Question about https://firebase.google.com/docs/vertex-ai: How can I control usage by users if I am using client-side (iOS) API?

Cloud functions, we have full control. Client-side DB calls, we have security rules. What do we have for this? For instance, how can I ensure a user only calls Vertex AI 10 times in a day? Or how do I control token size for each call? I just don't want to wake up to some insane bill.

Thanks!


Solution

  • The Firebase Vertex API does support some degree of per-user quota limiting. If you go to the Google Cloud Console

    https://console.cloud.google.com/apis/api/firebaseml.googleapis.com/quotas?project=YOUR_PROJECT

    you can adjust the "Generate content requests per minute per project per user per minute per user per region" quota limit. This allows you to limit the number of requests per minute that any individual user can do.

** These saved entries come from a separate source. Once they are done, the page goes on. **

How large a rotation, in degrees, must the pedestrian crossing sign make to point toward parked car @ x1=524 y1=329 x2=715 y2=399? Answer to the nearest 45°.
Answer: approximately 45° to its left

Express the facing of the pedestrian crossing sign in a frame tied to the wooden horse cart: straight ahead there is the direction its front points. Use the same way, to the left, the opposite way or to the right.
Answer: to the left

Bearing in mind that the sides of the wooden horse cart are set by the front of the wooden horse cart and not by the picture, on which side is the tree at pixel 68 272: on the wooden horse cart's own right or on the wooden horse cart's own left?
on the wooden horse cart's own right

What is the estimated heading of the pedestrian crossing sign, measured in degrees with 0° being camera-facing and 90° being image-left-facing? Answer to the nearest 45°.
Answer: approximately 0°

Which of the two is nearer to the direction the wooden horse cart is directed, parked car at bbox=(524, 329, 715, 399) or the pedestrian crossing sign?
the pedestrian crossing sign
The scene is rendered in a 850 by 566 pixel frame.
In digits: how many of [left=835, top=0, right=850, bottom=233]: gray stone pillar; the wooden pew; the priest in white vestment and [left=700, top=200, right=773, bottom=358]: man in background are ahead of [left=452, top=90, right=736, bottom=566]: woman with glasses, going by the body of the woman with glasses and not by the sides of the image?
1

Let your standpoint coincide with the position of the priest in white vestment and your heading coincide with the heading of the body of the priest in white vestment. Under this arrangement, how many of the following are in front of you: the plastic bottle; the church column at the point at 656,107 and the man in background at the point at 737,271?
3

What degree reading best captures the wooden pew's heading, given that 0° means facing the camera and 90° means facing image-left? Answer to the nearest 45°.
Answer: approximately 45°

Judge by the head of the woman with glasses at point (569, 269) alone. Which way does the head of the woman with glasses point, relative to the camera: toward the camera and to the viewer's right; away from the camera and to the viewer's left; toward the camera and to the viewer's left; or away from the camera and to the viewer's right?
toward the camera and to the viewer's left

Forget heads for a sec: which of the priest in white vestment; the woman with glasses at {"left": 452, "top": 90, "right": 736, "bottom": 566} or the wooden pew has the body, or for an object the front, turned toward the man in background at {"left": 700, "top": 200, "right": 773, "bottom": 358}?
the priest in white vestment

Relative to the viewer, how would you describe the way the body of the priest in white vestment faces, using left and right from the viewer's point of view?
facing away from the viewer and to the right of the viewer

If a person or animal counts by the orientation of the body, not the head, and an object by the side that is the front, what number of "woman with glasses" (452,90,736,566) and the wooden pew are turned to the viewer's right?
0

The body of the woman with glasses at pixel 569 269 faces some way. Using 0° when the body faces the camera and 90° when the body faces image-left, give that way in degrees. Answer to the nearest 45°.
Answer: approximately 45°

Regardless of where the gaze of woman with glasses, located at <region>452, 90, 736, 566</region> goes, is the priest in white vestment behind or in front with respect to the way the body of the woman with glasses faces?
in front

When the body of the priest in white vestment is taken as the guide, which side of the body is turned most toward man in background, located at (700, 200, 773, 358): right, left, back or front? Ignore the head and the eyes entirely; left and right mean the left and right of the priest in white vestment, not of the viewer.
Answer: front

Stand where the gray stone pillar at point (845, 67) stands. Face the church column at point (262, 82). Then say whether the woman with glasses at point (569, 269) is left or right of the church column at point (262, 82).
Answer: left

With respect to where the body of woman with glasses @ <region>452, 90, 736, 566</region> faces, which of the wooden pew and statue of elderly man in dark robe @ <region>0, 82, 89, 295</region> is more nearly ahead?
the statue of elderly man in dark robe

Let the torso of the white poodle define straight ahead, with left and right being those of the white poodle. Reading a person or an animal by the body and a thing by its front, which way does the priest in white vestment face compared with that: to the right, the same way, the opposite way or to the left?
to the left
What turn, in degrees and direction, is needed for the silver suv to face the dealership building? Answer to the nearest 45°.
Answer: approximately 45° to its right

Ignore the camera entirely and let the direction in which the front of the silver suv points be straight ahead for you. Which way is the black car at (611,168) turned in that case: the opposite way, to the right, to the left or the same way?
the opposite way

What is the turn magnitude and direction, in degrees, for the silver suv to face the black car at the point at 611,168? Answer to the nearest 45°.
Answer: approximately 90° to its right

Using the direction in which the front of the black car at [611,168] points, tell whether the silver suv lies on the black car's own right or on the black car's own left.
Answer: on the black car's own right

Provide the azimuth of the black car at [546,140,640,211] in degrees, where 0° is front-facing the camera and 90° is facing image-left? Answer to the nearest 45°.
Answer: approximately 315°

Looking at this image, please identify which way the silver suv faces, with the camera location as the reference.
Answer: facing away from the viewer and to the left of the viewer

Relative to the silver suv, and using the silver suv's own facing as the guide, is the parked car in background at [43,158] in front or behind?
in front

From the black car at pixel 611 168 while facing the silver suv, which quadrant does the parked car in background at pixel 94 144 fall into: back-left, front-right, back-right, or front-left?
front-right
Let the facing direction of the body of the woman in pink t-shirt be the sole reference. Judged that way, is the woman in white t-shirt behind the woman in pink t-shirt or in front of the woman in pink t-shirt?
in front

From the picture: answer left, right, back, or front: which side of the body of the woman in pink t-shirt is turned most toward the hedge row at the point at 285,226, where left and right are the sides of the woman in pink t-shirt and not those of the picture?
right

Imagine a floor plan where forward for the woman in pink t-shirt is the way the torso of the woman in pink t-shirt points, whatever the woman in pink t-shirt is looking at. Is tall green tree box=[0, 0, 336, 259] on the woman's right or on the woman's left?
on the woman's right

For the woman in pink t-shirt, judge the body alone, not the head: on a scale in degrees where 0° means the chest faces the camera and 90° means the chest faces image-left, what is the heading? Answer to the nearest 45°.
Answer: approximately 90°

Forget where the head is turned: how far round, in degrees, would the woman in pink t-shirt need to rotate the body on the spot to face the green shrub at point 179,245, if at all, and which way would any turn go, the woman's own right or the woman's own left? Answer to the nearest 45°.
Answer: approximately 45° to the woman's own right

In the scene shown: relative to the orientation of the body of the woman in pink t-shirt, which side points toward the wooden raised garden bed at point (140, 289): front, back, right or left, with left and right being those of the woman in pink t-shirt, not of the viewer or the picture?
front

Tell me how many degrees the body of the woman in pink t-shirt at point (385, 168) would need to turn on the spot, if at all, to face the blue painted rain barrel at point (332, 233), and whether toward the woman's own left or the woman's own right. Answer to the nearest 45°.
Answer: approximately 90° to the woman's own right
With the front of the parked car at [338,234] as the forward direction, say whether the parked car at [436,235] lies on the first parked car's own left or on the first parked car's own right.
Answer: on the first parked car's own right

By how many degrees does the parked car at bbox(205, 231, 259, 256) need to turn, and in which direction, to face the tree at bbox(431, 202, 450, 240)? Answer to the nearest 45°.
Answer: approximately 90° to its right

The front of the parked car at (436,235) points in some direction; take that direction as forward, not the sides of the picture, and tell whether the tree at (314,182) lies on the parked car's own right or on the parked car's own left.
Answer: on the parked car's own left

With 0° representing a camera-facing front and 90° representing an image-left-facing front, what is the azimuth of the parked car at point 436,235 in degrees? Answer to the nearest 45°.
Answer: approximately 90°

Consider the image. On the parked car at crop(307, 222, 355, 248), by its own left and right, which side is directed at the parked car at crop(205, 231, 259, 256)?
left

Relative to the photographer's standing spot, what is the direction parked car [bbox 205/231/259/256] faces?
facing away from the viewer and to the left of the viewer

It’s not a perfect solution because you can only apply per-minute limits (so you can’t say limit to 10 requests per day) and you can’t give different users different quota limits (eg it wouldn’t support saying give my "paid" users X quota and my "free" users Y quota). If you need to get more granular than that you’ll probably have to write some bespoke logic in the client (and enable AppCheck to make sure only your actual client can call the service).

    If you’re concerned about runaway token size you can use the GenerativeModel.CountTokens() operation. That will perform a pre-flight check and give you an estimate on the number of tokens that would be generated by the given prompt. You can then block any that are over whatever limit you’re comfortable with.